Looking back, I see that I made it harder than it really was. I isolated myself; I assumed people wouldn’t accept me so I didn’t give them a chance. I still do that, but now that I live in a bigger town, it’s not so out loud and obvious. Hiding in Salt Lake doesn’t mean cowering in my room, hoping that no one will drive by and see the light on and knock on the door. It means spending time in a different part of town, going to a different café for my americanos, being alone but in the middle of things. It’s still fucked up, but it’s easier to pretend otherwise.
One of my friends mentioned maybe being ready to leave Carbondale. She’s been in that town for years and the whole community would suffer her loss. When asked where she’d go, she named a tiny town in an even more remote location. Just the thought of moving to a town that small had me hyperventilating. It was then that I realized that I love living in a city (technically, I guess, I live in the suburbs, but it’s really, really close to downtown, despite what my husband will tell you). I love that I can choose to see people or not, that I can go for days being totally unknown and anonymous. It makes for better people watching and observing, which I need like I need water and air.

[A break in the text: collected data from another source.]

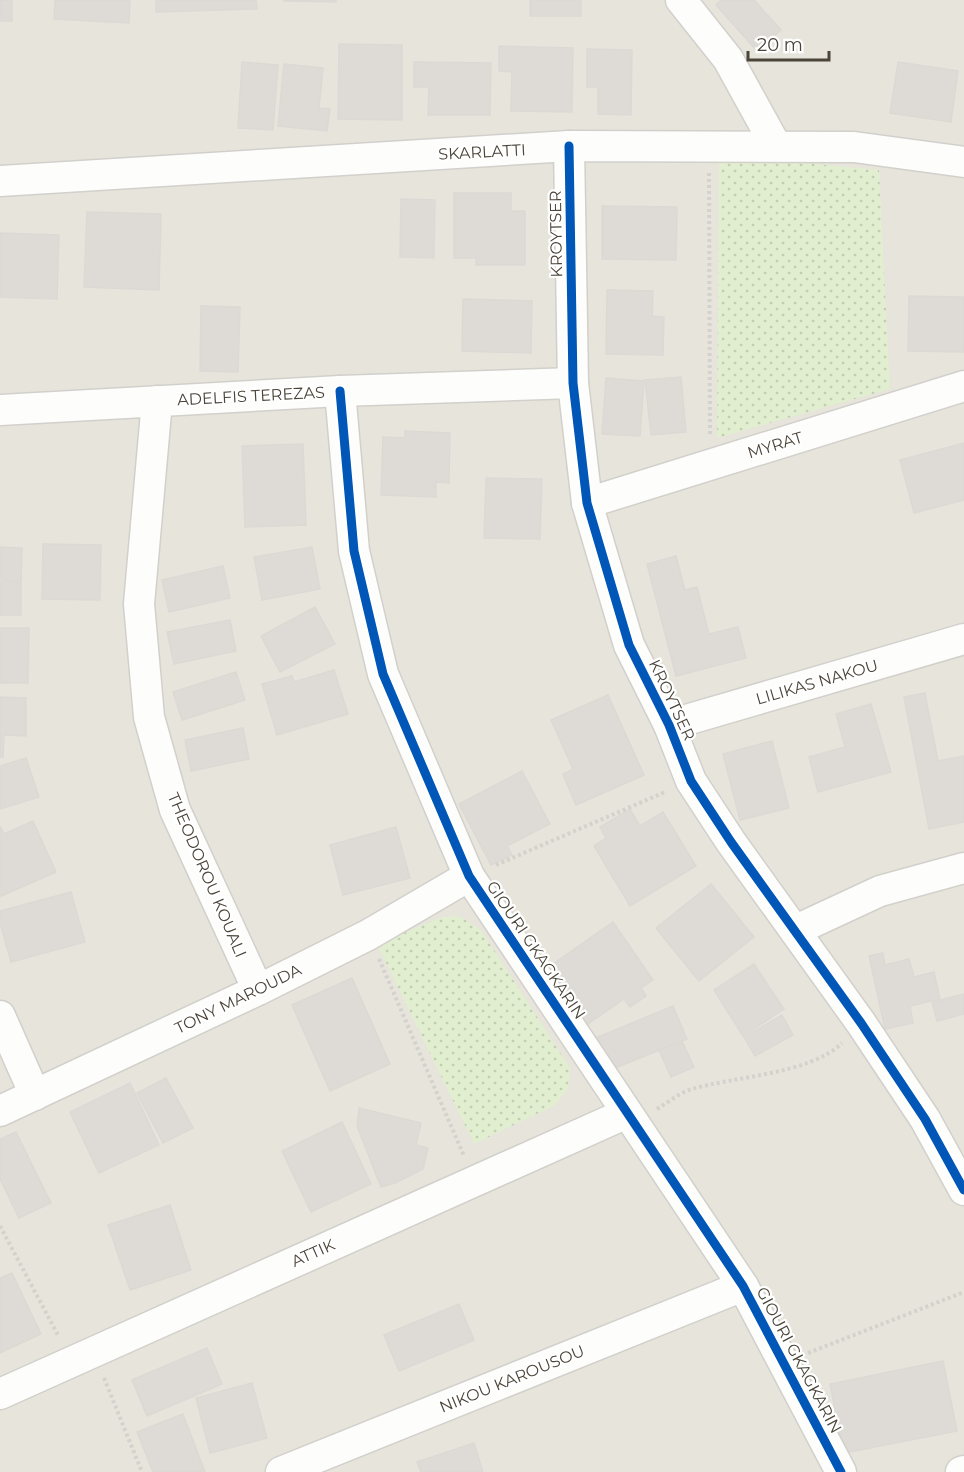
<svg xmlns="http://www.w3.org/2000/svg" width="964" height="1472" font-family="Montserrat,sans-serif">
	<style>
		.residential { fill: #e7e4dc }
		.grass { fill: url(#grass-dots) }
		.building { fill: #dedbd6; stroke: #dcd9d4; stroke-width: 1.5 }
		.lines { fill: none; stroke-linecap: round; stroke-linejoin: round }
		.street-casing { stroke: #d2d0cb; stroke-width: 33 }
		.path { stroke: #d3d2cc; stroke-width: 4; stroke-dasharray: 3 3; stroke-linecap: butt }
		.street { stroke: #fdfdfc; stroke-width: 30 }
		.cycleway-casing { stroke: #fff; stroke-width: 13 }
		.cycleway { stroke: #0057b8; stroke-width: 9 }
		.labels { text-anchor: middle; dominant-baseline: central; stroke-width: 4.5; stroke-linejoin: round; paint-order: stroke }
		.street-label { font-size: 16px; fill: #4b4439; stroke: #fff }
	</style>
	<defs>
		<pattern id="grass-dots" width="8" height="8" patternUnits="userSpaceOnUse" patternTransform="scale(1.5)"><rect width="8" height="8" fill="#e1eecf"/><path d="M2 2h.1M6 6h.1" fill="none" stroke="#c3cdb2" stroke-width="1.8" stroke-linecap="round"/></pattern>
	</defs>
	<rect width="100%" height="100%" fill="#f4f2ee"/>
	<rect class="residential" x="0" y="0" width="964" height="1472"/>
	<g class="grass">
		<polygon points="719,155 879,170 890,389 717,438"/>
		<polygon points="459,916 481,930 570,1068 568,1088 555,1105 474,1144 377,944 442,917"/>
	</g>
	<g class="building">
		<rect x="0" y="0" width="12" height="21"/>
		<polygon points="55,0 130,0 129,23 54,19"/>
		<polygon points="156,0 256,0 257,9 156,12"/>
		<polygon points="284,0 336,0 336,2 284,1"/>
		<rect x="530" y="0" width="51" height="16"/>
		<polygon points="721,0 754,0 781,30 757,51 716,5"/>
		<polygon points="339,44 402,45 402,120 338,119"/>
		<polygon points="499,46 573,48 572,112 511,111 512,72 499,71"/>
		<polygon points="587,49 632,50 631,115 598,114 598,87 587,87"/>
		<polygon points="242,62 278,65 273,130 238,128"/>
		<polygon points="414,62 491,63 490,115 428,115 429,87 414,87"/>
		<polygon points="898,62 958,71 951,122 890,113"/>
		<polygon points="284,64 323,68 319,108 330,109 327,131 278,126"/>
		<polygon points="454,193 511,193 511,211 525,211 525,265 476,265 476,258 454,258"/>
		<polygon points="401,199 435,200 434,258 400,257"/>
		<polygon points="602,206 677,207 676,260 602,259"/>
		<polygon points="87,212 161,214 159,290 84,287"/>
		<polygon points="0,233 59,235 57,299 0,297"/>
		<polygon points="607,290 653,291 652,316 664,317 663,355 606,354"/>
		<polygon points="909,296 964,297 964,352 908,351"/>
		<polygon points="463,299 532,301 531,353 462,351"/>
		<polygon points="201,306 240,307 238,372 200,371"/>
		<polygon points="681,377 686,432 651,435 645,380"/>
		<polygon points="606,378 644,381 640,436 602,434"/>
		<polygon points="405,431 450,433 449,483 436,482 436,497 381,495 383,437 405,438"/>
		<polygon points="964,443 964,500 914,513 900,460"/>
		<polygon points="303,444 306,525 245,527 242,446"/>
		<polygon points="486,478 542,479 540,539 484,538"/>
		<polygon points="43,544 101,545 100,600 42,599"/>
		<polygon points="0,547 22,548 21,581 0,580"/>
		<polygon points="312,547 320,589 262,600 254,557"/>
		<polygon points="676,556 685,590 697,587 709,634 738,627 746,658 676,676 647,564"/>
		<polygon points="223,566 230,598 169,612 162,580"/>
		<rect x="0" y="582" width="21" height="33"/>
		<polygon points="315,607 335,644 280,672 261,636"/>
		<polygon points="230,620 236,651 174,664 167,632"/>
		<polygon points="0,628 29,628 28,683 0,683"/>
		<polygon points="334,670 348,714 277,735 262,684 292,676 294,682"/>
		<polygon points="236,672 245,700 182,720 173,692"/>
		<polygon points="925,693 938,761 964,756 964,822 929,829 904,697"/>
		<polygon points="608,695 644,775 576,805 563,774 573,769 551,720"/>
		<polygon points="0,697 26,698 26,736 4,735 3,757 0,757"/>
		<polygon points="871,704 891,772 818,792 809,757 845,747 836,714"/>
		<polygon points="243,728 249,759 191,771 185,740"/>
		<polygon points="772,741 789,808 740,820 723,754"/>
		<polygon points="26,758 39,797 0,809 0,766"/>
		<polygon points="522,771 550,824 507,846 512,855 491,865 459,804"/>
		<polygon points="630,809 640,826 663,812 696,866 630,906 594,846 606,838 600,827"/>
		<polygon points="33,821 56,872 1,896 0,826 4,834"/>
		<polygon points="396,827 410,878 343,895 330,845"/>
		<polygon points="711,884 754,937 699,981 656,928"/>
		<polygon points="71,892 85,942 11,962 0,923 0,911"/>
		<polygon points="613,922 653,980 641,988 646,996 630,1007 624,999 582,1028 543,971"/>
		<polygon points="883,953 885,965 909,959 914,977 934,972 940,999 910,1006 913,1023 885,1029 869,956"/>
		<polygon points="754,964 784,1009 743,1036 714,990"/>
		<polygon points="352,978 390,1064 330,1091 292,1005"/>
		<polygon points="964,994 964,1014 937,1021 932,1002"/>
		<polygon points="673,1006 687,1039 605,1072 591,1040"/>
		<polygon points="782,1015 793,1035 755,1056 744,1037"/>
		<polygon points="682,1041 694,1067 671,1077 659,1050"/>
		<polygon points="166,1078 193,1128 163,1143 137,1093"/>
		<polygon points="130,1083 159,1145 99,1173 70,1112"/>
		<polygon points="359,1108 421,1123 416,1145 428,1148 423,1169 395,1183 381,1187 357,1126"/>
		<polygon points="342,1122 371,1184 311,1212 282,1151"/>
		<polygon points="16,1132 51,1203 19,1218 0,1179 0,1139"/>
		<polygon points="170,1205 191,1270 130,1290 108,1225"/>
		<polygon points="12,1273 41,1334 0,1353 0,1278"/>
		<polygon points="459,1304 474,1340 399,1371 384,1335"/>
		<polygon points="207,1348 222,1384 147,1416 132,1380"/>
		<polygon points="943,1361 957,1431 844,1453 830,1384"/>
		<polygon points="252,1383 267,1438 210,1453 196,1398"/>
		<polygon points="183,1414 205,1472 153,1472 137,1432"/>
		<polygon points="474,1443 483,1472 421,1472 417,1462"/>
	</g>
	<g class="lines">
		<g class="street-casing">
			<g id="street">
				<polyline points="681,0 728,59 776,146"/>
				<polyline points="569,146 573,383 587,503 629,645 669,725 691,781 731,842 861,1023 925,1119 964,1190"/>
				<polyline points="0,181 569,146 854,147 964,162"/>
				<polyline points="340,391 354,551 383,674 469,876 743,1286 841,1472"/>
				<polyline points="157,401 139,604 149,717 175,810 258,990"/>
				<polyline points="0,410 340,391 573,383"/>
				<polyline points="587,503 964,386"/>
				<polyline points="669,725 964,639"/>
				<polyline points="796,930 880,891 964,868"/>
				<polyline points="0,1016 35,1095"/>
				<polyline points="0,1111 258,990 368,935 469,876"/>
				<polyline points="0,1394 627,1113"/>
				<polyline points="281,1472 743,1286"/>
				<polyline points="961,1472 964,1471"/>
			</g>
		</g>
		<g class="path">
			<polyline points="709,173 710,436"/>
			<polyline points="496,865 665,792"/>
			<polyline points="379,959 464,1156"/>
			<path d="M657 1109C667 1103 678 1094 689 1090 733 1076 809 1075 842 1043"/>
			<polyline points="0,1226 59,1337"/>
			<polyline points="808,1353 964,1292"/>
			<polyline points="104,1378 142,1472"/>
		</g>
		<use href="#street" class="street"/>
		<g class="cycleway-casing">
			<g id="cycleway">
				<polyline points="569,146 573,383 587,503 629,645 669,725 691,781 731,842 861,1023 925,1119 964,1190"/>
				<polyline points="340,391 354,551 383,674 469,876 743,1286 841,1472"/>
			</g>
		</g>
		<use href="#cycleway" class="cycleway"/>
	</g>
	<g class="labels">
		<g class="street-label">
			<text transform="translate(482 152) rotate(-3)">SKARLATTI</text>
			<text transform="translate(556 234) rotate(-91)">KROYTSER</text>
			<text transform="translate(251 396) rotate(-3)">ADELFIS TEREZAS</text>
			<text transform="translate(775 445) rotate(-17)">MYRAT</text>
			<text transform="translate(817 682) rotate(-16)">LILIKAS NAKOU</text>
			<text transform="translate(672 700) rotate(65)">KROYTSER</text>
			<text transform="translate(207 875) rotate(67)">THEODOROU KOUALI</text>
			<text transform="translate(536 950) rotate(56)">GIOURI GKAGKARIN</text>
			<text transform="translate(238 999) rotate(-26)">TONY MAROUDA</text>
			<text transform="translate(313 1253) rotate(-24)">ATTIK</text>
			<text transform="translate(799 1360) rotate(62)">GIOURI GKAGKARIN</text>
			<text transform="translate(512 1379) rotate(-22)">NIKOU KAROUSOU</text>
		</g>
	</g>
	<path d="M748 51v9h81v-9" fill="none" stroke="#4b4439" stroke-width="3"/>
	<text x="757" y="51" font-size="18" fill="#4b4439" stroke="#ffffff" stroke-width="4.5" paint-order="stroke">20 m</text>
</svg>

But at what cost? Because all that observing is actually starting to hurt me, I think. A few nights ago, sitting with Brad at the base of a climb I’m working on, I started crying because I felt like everyone I knew would have just climbed the route and moved on, while I was freaking out about it. I was comparing myself to these imagined others whom I’d built up to be larger than life, infallible, far more capable than I. And the truth is, I don’t know that for sure. It’s just something I’ve trained myself to believe, even though I know, somewhere in me, that it’s not true.
After climbing, Brad and I played Boggle with his parents. I stared at the letters as the white Hasbro sand fell through the plastic hourglass, feeling certain that I’d identified every word in the grid.
“Canoe,” announced my mother-in-law, pointing at each letter.
What? Canoe? I’d listed can, cane and one, but I hadn’t seen canoe.
“Batter,” she went on, and though I’d seen bat, tab, brat and bra, I’d missed batter.
The night went on in that vein. The sand ran out and I’d drop my pen, confident that, this time, I’d identified every word. And then Brad and his folks would list word after word that I’d completely overlooked.
Even though I’m wildly competitive when it comes to word games, the night didn’t frustrate me; I just thought it was interesting. How could four people, looking at the exact same letters, see such different words?
And then it hit me like a canoe to the head:
We see what we can.
When I lived in Carbondale, I saw myself as an excluded, awkward oaf, because that’s what I thought I needed to do to protect myself from potential shunning. My friends don't get that, though, and still ask me when I'm going to move back. To them it's Caledonia. To me it's a nightmare. At the base of the climb the other night, I thought about the people I know who say, "Oh, yeah, that's a great route," because they see it as it is, rather than what I've built it up to be.
I’ll never go back to Carbondale – it was just too hard a time for me. I’ll climb that route, though. As soon as I realize that other people have to work at things, too. As soon as I can see that I’m not the only one who struggles from time to time.
I think my Caledonia is a place where I am able to accept my shortcomings so entirely that it won’t knock me over me if other people point them out. Because, as my mom always said, I am pretty hard on myself, and most people – most people – never notice the faults I spend so much time trying to hide.